They may just look like green blobs, but these computer-generated shapes confirm the existence of an enormous unseen reef system, hidden in the waters behind the Great Barrier Reef.
The extent of the life form was discovered using state-of-the-art 3D LIDAR equipment, which scanned the length of the Great Barrier Reef area to reveal thousands of square miles of ancient reef structures. ‘It was amazing – completely unexpected,’ says Mardi McNeil, marine geoscientist at the Queensland University of Technology. ‘I re-did the calculation several times to make sure it was right.’
Although parts of the structure had been documented by marine scientists in the 1970s and 1980s, it was McNeil’s research team that discovered it was 6,000 square kilometres in total.
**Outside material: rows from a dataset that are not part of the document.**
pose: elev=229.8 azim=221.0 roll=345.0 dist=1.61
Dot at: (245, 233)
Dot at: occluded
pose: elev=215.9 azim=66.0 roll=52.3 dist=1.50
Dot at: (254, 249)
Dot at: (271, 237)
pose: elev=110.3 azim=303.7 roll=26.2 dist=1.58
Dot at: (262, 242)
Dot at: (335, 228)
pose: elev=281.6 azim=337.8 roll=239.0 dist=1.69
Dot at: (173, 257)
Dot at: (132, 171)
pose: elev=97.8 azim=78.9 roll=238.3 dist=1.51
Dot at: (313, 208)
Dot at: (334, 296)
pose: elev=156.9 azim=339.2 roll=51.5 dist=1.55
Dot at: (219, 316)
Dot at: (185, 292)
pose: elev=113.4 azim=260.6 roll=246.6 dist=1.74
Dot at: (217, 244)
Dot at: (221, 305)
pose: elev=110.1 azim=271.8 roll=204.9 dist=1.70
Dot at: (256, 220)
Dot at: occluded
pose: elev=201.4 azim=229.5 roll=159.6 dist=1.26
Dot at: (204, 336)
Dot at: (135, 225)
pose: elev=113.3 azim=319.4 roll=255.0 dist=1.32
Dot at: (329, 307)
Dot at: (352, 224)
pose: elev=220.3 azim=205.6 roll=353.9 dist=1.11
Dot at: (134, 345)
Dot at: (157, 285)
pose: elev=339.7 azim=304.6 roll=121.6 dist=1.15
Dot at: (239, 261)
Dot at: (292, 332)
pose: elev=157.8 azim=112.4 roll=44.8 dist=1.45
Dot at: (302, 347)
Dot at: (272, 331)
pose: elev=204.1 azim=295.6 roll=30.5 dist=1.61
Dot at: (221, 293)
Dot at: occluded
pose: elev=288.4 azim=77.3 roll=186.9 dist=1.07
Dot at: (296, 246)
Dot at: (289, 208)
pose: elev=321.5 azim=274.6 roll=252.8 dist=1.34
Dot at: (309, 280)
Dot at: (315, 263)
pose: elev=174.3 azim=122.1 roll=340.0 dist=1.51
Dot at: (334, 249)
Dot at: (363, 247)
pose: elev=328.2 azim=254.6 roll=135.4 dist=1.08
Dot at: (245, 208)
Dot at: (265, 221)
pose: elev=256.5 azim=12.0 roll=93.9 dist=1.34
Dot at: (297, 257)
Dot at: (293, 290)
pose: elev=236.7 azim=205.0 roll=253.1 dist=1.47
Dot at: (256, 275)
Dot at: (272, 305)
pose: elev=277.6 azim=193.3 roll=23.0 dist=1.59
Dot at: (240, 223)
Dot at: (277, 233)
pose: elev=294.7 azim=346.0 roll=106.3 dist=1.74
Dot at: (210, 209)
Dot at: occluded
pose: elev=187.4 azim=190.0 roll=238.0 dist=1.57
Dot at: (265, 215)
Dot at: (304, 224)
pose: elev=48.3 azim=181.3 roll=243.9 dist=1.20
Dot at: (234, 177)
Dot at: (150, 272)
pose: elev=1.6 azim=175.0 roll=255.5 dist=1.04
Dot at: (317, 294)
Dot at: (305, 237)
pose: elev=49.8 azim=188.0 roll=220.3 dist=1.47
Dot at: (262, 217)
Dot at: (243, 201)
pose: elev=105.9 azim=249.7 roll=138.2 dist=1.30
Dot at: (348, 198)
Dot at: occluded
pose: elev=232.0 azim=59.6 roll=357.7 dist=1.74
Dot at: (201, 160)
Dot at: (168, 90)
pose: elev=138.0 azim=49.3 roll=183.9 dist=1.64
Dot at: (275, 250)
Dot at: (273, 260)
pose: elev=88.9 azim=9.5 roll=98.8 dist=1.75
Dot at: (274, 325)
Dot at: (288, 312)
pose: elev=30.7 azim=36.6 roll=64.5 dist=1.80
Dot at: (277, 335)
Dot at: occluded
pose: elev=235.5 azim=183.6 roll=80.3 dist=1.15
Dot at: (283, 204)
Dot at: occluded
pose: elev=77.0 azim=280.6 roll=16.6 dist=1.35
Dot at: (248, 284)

Three times the initial estimations. ‘The more we looked, the more vast it became,’ she says. ‘It was exciting to realise that we were the first scientists to see the bioherm seafloor in its true extent, and study the implications of its size and complexity.’
It was when the scans were rendered to higher resolutions that the donut shapes, or bioherms, began to appear. These holes, some ten metres deep and 300 metres across, were formed by a comparatively small species of algae that builds up sediment in layers over time. ‘The bioherms near the Great Barrier Reef are made by a living layer of the humble algae Halimeda, which produces the same limestone mineral as corals,’ explains McNeil. ‘They have some similarities with true reefs, though lack the solid rigidity.’
The discovery comes at a crucial time for the Great Barrier Reef, which in the last year has rode out mass bleaching events and continues to endure the long-term pressures of ocean acidification and pollution. Nonetheless, McNeil hopes that the bioherm structures will unlock secrets about the history of the true reef up top. ‘They may have much to tell us about the Great Barrier Reef’s early formation, at the end of the last ice age, just before the continental shelf was flooded by rising sea levels,’ she says. ‘It could show the change in oceanic waters, sea temperatures, and upwelling of nutrient rich waters into what is now the present day Great Barrier Reef lagoon.’
McNeil hopes the find will spur scientists to re-evaluate how much carbon is locked up between the two enormous life forms. Meanwhile, the bioherms’ fossil records could indicate how reef systems have responded to drastic environmental change in the past, hinting at the Great Barrier Reef’s precarious future.